CAR was also found to have six cut sites deemed illegal for BioBrick construction: one XpaI site, two EcoRI sites, and three NotI sites. These were first to be addressed by a multi-site mutagenesis derived from the QuikChange® Multi Site Directed Mutagenesis Kit, but this showed little success. Instead, a more time-consuming series of conventional single-site mutagenesis procedures was favoured, using the KAPA amplification system. A PET vector was chosen as an alternate vector to pSB1C3 to ligate with CAR for the duration of mutagenesis, while NPT was still ligated with pSB1C3. The XpaI and EcoRI sites were eliminated first, and following these steps and subsequent verification of their success, the mutated CAR+PET plasmid was successfully amplified with BioBrick primers after multiple attempts in preparation for the final construct. NPT was ligated in a construct following part J13002 from the iGEM parts registry, containing a ribosomal binding site and a TetR promoter.

How do the PetroBrick and CAR+NPT work together?

Our team decided to created a BioBrick construction containing three major parts. These included: the PetroBrick (as received from Washington), the CAR gene, and the NPT gene. This construction can be seen below.

Ucalgary Decarboxylation Team J13002+car+J13002+npt+PetroBrick.png

Both CAR and NPT use the part JI3002, which consists of pTetR (a constitutive promotor), as well as an RBS (ribosomal binding site). This constitutive promoter allows the gene to always be expressed, so that decarboxylation may consistently occur. The construction also includes Washington’s PetroBrick, which contributes the genes ADC and AAR. While AAR is useful to help convert some carboxylic acids and fatty acids to aldehydes, it is not known to be highly specific like the CAR enzyme. We are primarily interested in using the PetroBrick for its ADC gene, which is responsible for producing the only enzyme in our system that is capable of converting aldehydes into hydrocarbons. Meanwhile, both AAR and CAR in our construct will work to convert the initial carboxylic acids into the aldehydes required to produce hydrocarbons.

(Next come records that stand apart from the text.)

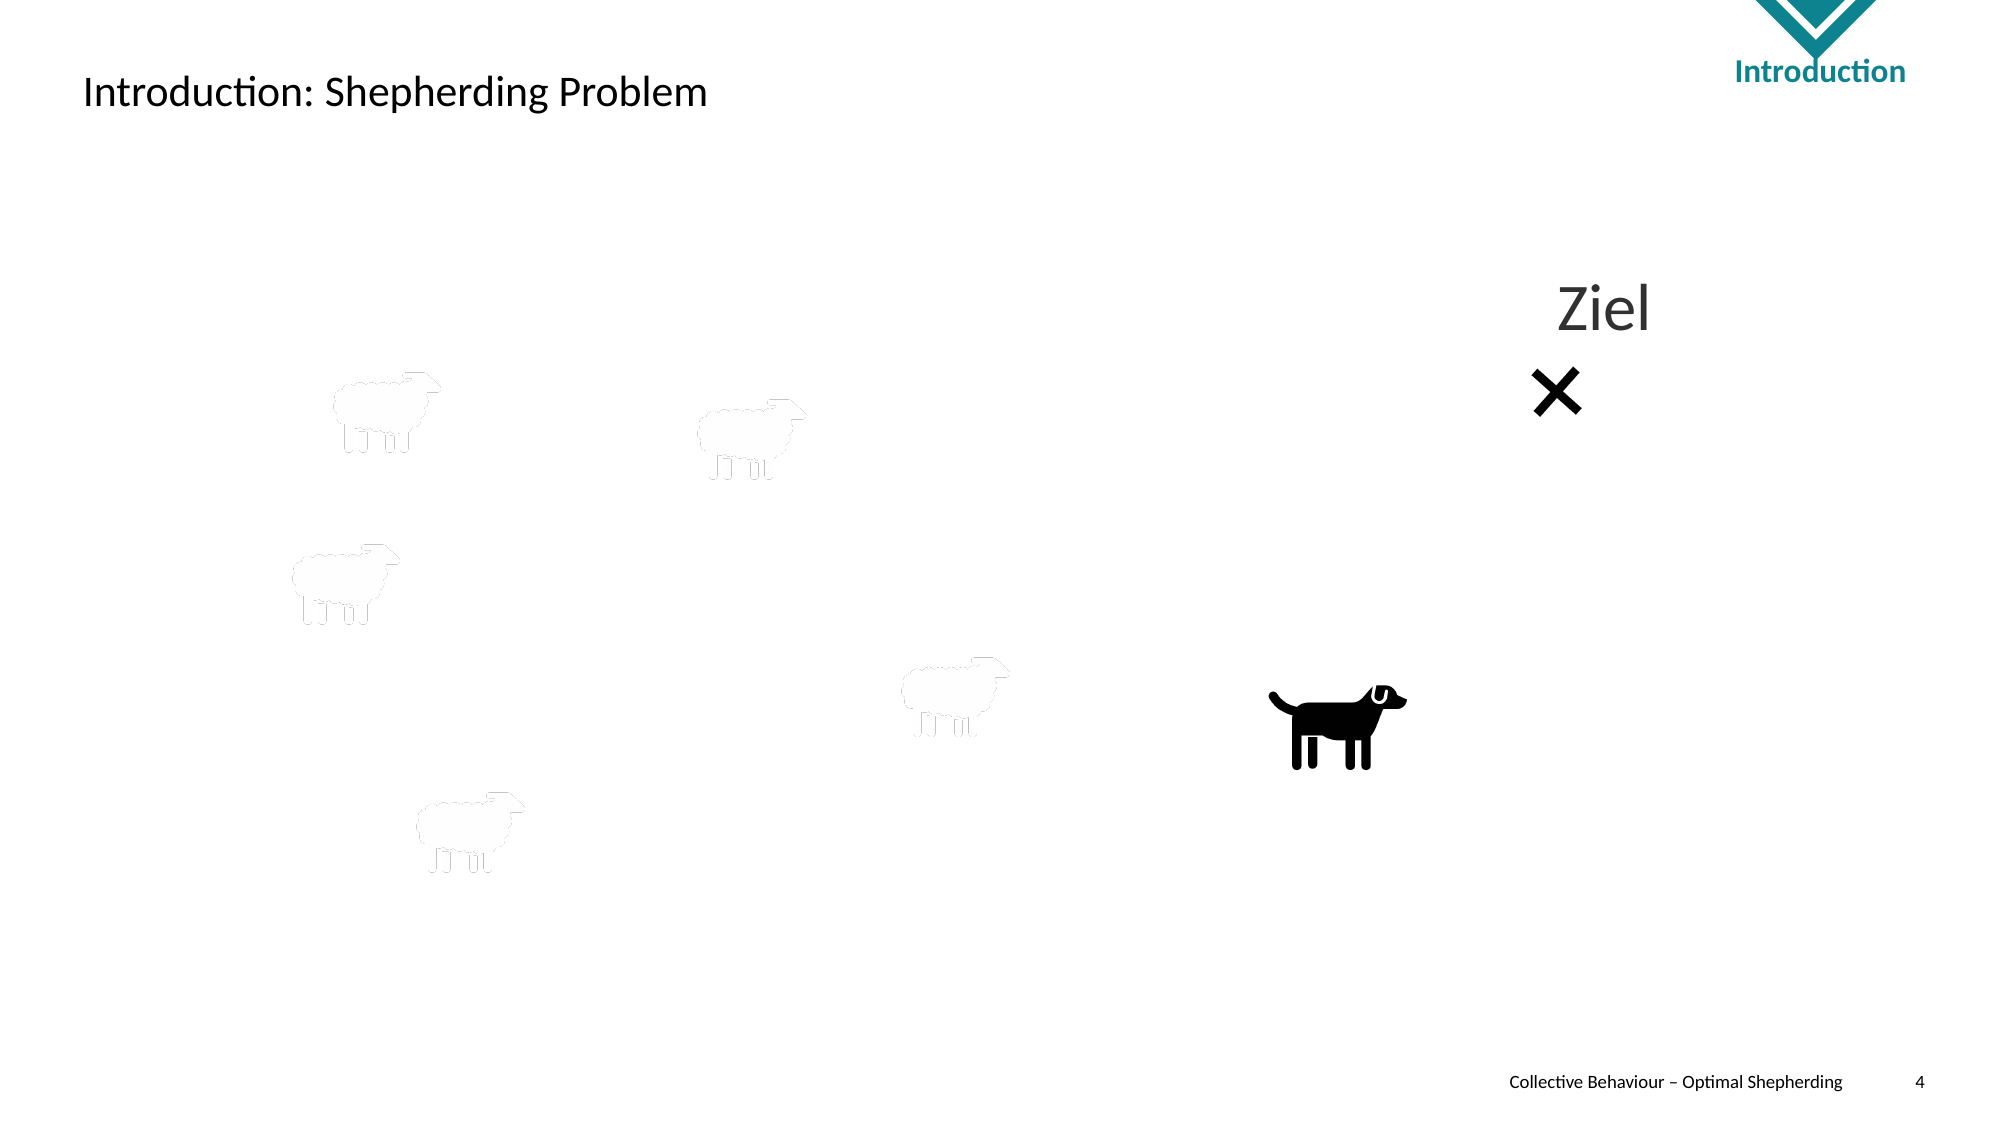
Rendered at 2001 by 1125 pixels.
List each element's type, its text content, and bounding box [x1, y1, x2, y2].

picture [887, 628, 1024, 766]
text_box Ziel [1557, 263, 1846, 344]
picture [318, 344, 456, 481]
picture [277, 516, 415, 653]
picture [1262, 652, 1414, 803]
picture [683, 371, 820, 508]
picture [1507, 342, 1606, 442]
text_box Introduction [1643, 0, 1998, 166]
picture [402, 764, 539, 901]
title Introduction: Shepherding Problem [82, 62, 1917, 178]
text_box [1684, 0, 1948, 61]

Ucalgary Decarboxylation Team CAR Mechanism.jpg

What about an alternative? (Jeotgalicoccus olefin-forming fatty acid decarboxylase, or OleT)

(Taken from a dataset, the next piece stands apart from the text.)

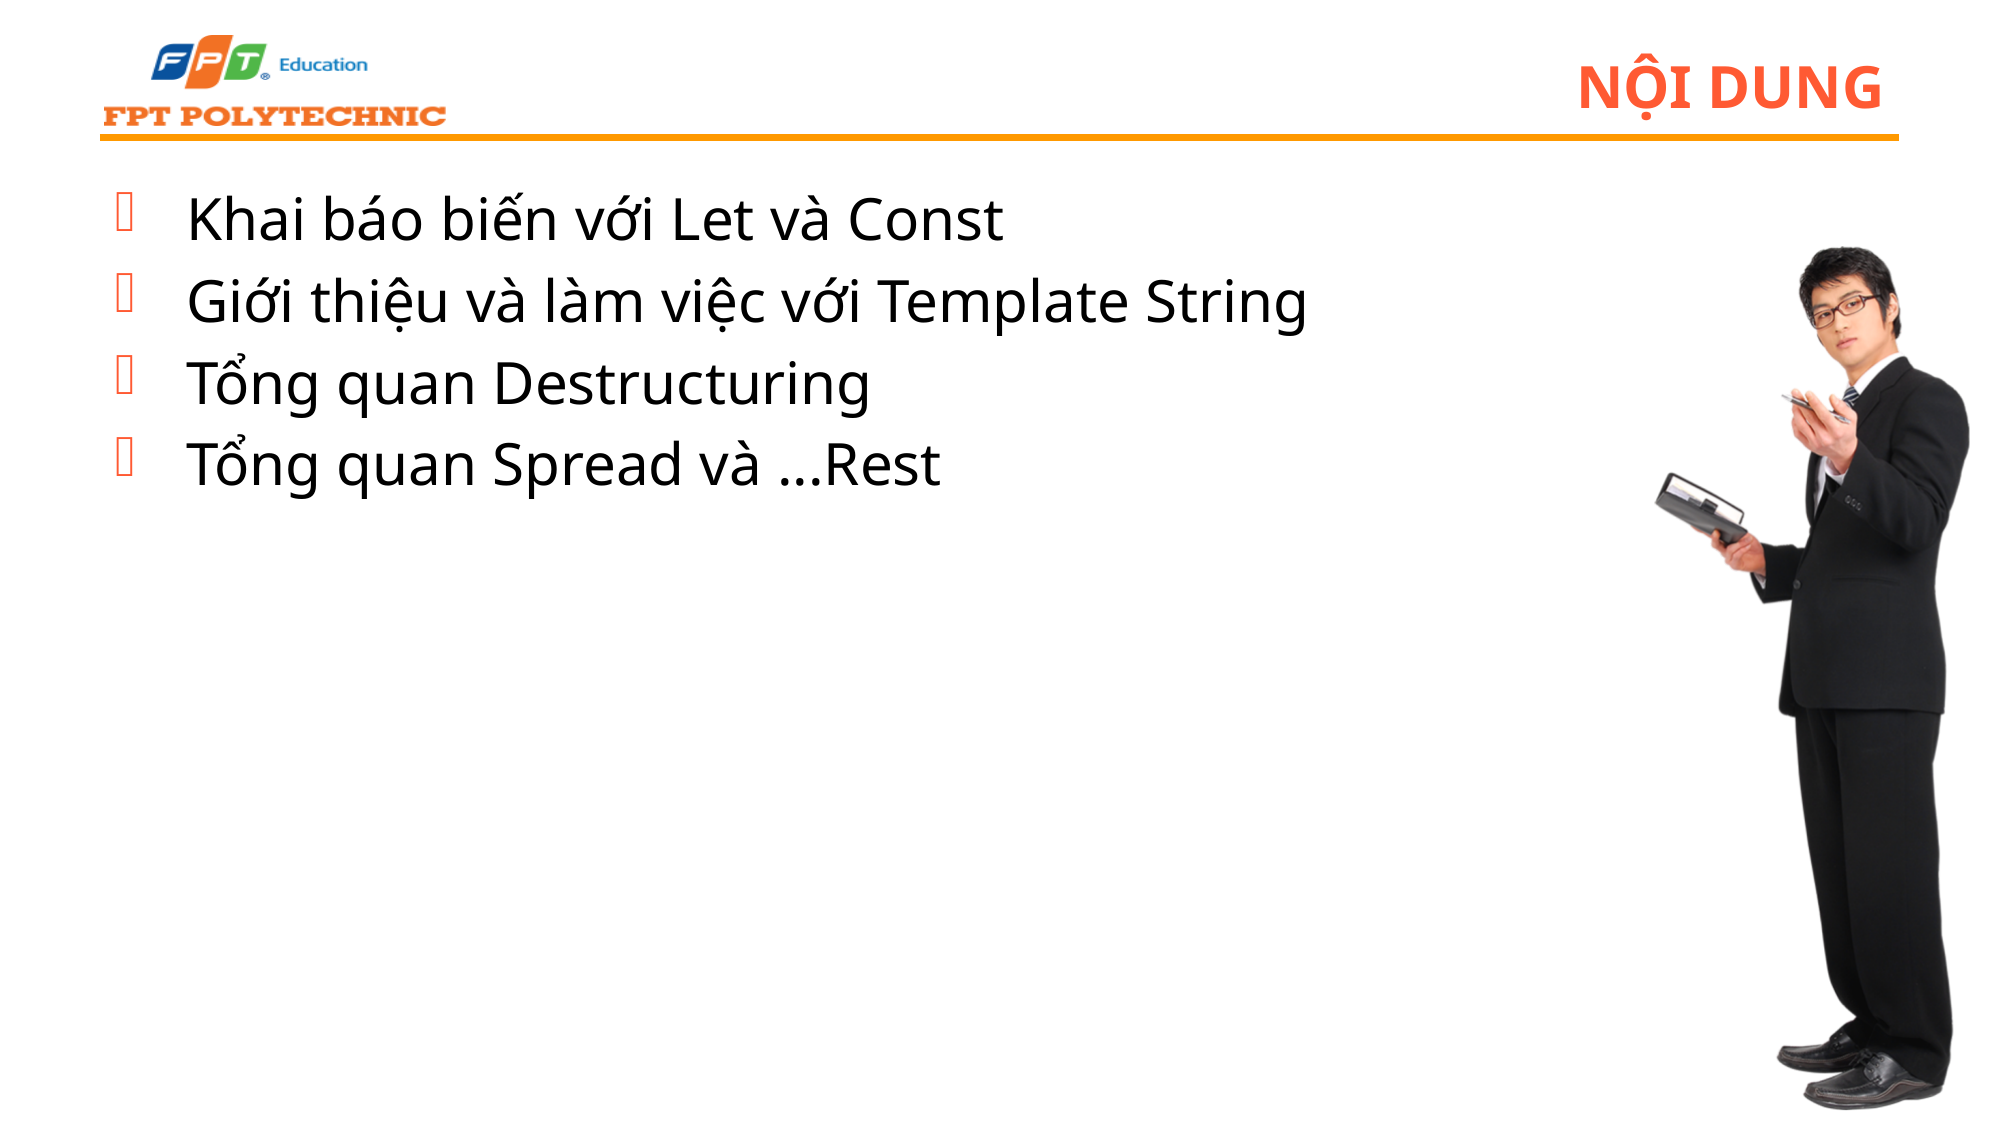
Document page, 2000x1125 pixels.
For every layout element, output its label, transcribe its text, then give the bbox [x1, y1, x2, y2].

In the early stages of work with CAR, an alternate approach to naphthenic acid decarboxylation was proposed that was entirely distinct from the PetroBrick+CAR/NPT system. The idea behind this method was to use olefin-forming fatty acid decarboxylase (OleT) from Jeotgalicoccus sp. ATCC 8456, a decarboxylase of the cytochrome P450 family acting on fatty acids, but with low substrate specificity (Rude et al, 2011). We chose to investigate OleT to determine if it was capable of directly decarboxylating naphthenic acids.

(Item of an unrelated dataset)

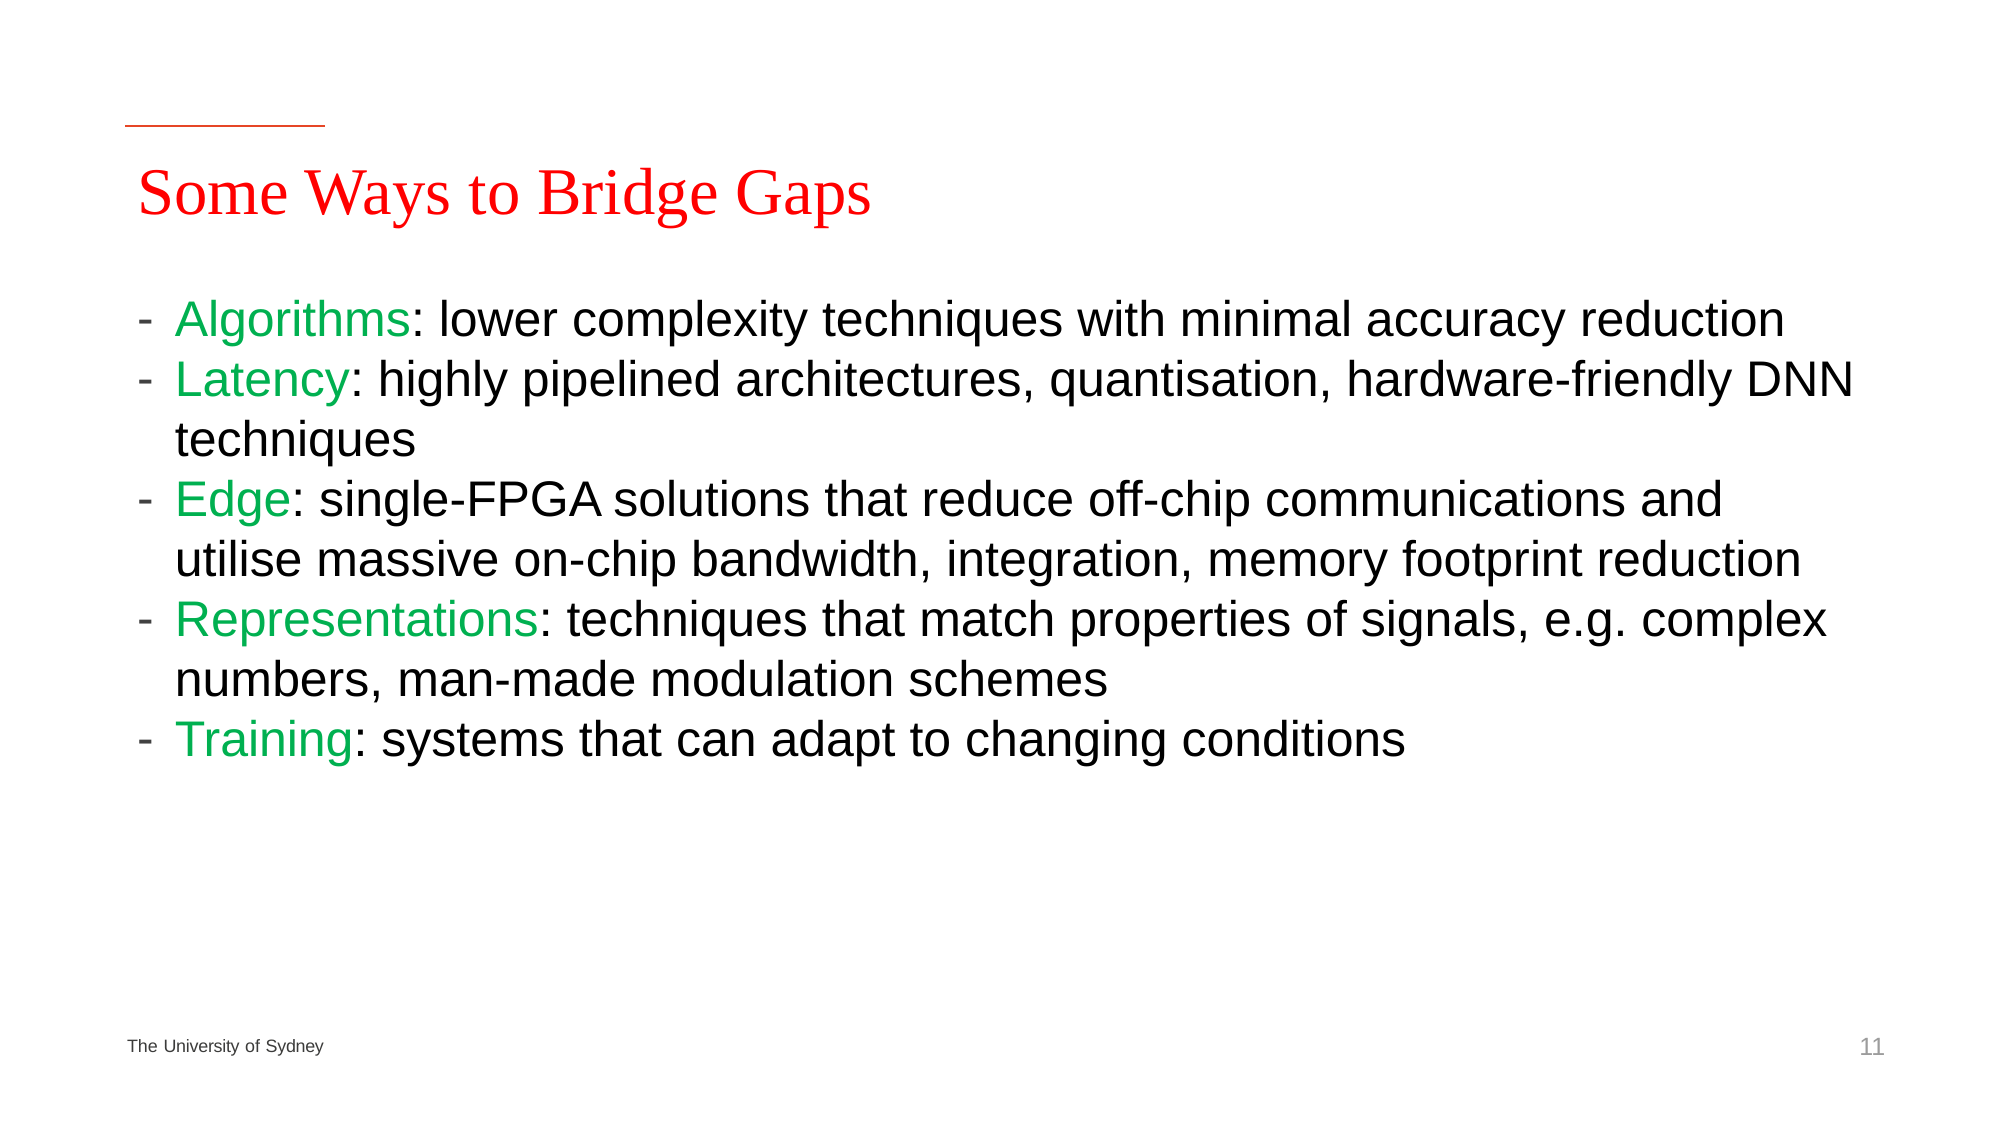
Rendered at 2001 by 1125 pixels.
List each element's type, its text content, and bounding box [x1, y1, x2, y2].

OleT was successfully amplified from the Jeotgalicoccus sp. ATCC 8456. Like CAR, OleT was inserted in a PET vector before placing it into a BioBrick, as two illegal cut sites adjacent to one another needed to be mutagenized. The final construct for OleT is very simple, containing the J13002 promotor/RBS, and the OleT gene. This simple construct should be able to convert carboxylic acids to terminal alkenes on its own.